Ingo Molnar <mingo@xxxxxxxxxx> · Fri, 27 May 2022 13:10:47 +0200

* Borislav Petkov <bp@xxxxxxxxx> wrote:

> Ok,
> 
> finally a somewhat final version, lightly tested.
> 
> I still need to run it on production Icelake and that is kinda being
> delayed due to server room cooling issues (don't ask ;-\).

> So Mel gave me the idea to simply measure how fast the function becomes.
> I.e.:
> 
>   start = rdtsc_ordered();
>   ret = __clear_user(to, n);
>   end = rdtsc_ordered();
> 
> Computing the mean average of all the samples collected during the test
> suite run then shows some improvement:
> 
>   clear_user_original:
>   Amean: 9219.71 (Sum: 6340154910, samples: 687674)
> 
>   fsrm:
>   Amean: 8030.63 (Sum: 5522277720, samples: 687652)
> 
> That's on Zen3.

As a side note, there's some rudimentary perf tooling that allows the 
user-space testing of kernel-space x86 memcpy and memset implementations:

 $ perf bench mem memcpy
 # Running 'mem/memcpy' benchmark:
 # function 'default' (Default memcpy() provided by glibc)
 # Copying 1MB bytes ...

       42.459239 GB/sec
 # function 'x86-64-unrolled' (unrolled memcpy() in arch/x86/lib/memcpy_64.S)
 # Copying 1MB bytes ...

       23.818598 GB/sec
 # function 'x86-64-movsq' (movsq-based memcpy() in arch/x86/lib/memcpy_64.S)
 # Copying 1MB bytes ...

       10.172526 GB/sec
 # function 'x86-64-movsb' (movsb-based memcpy() in arch/x86/lib/memcpy_64.S)
 # Copying 1MB bytes ...

       10.614810 GB/sec

Note how the actual implementation in arch/x86/lib/memcpy_64.S was used to 
build a user-space test into 'perf bench'.

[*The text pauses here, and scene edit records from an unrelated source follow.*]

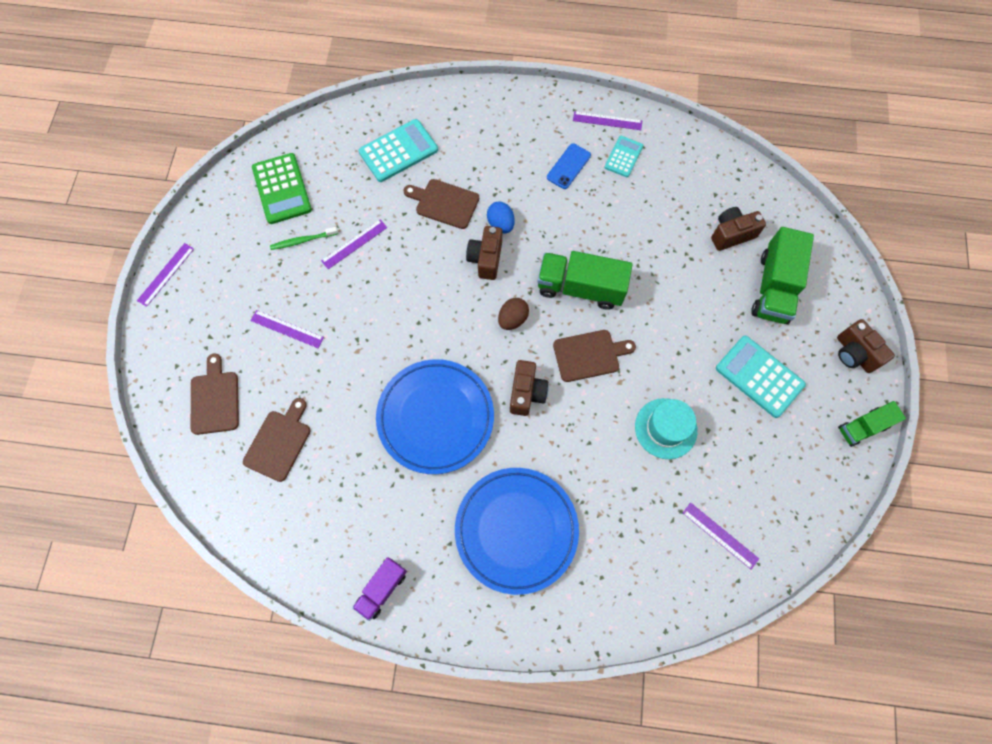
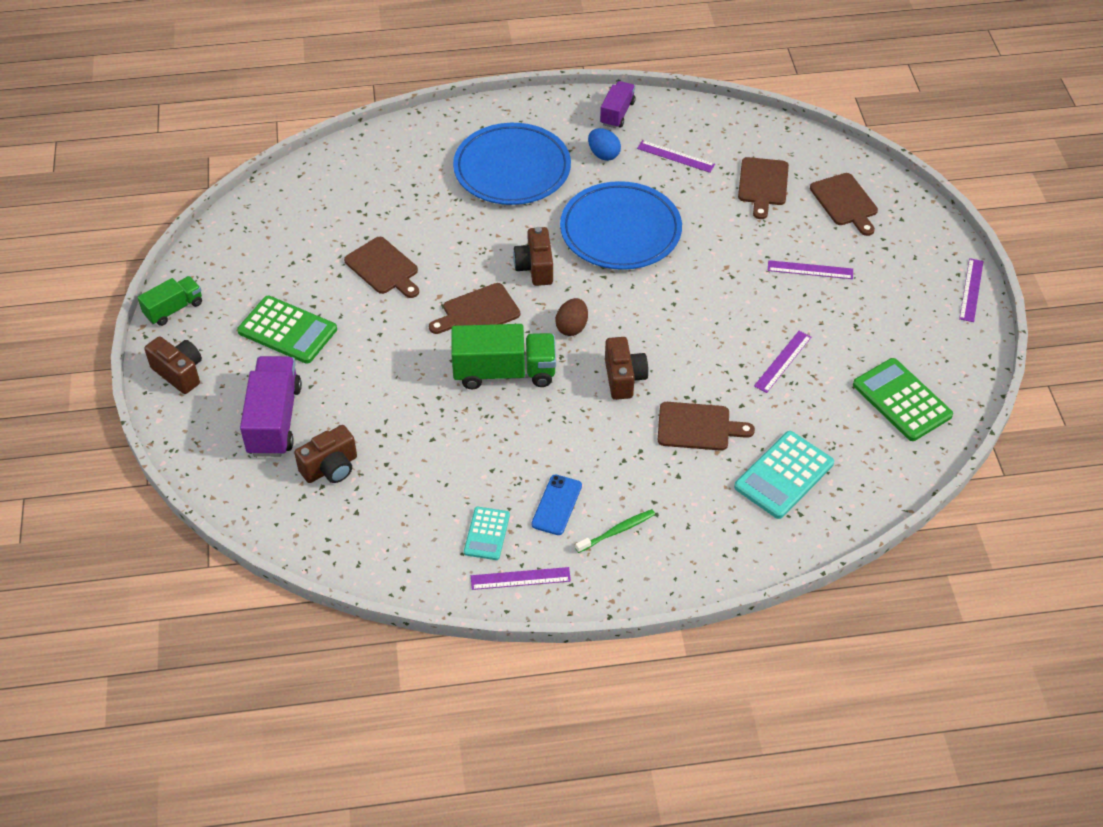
camera: 165 degrees right, 20 degrees down
green toothbrush [270,227,338,250] -> green toothbrush moved to [575,509,655,553]
blue egg [487,202,515,234] -> blue egg moved to [588,128,621,161]
turquoise hat [635,398,698,459] -> brown cutting board [344,237,419,298]
purple ruler [683,503,759,570] -> purple ruler moved to [637,140,715,173]
turquoise calculator [716,336,806,418] -> green calculator [237,296,337,364]
green truck [751,227,814,324] -> purple truck [240,356,302,457]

For copy_user() & clear_user() some additional wrappery would be needed I 
guess, to wrap away stac()/clac()/might_sleep(), etc. ...

[ Plus it could all be improved to measure cache hot & cache cold 
  performance, to use different sizes, etc. ]

Even with the limitation that it's not 100% equivalent to the kernel-space 
thing, especially for very short buffers, having the whole perf side 
benchmarking, profiling & statistics machinery available is a plus I think.

Thanks,

	Ingo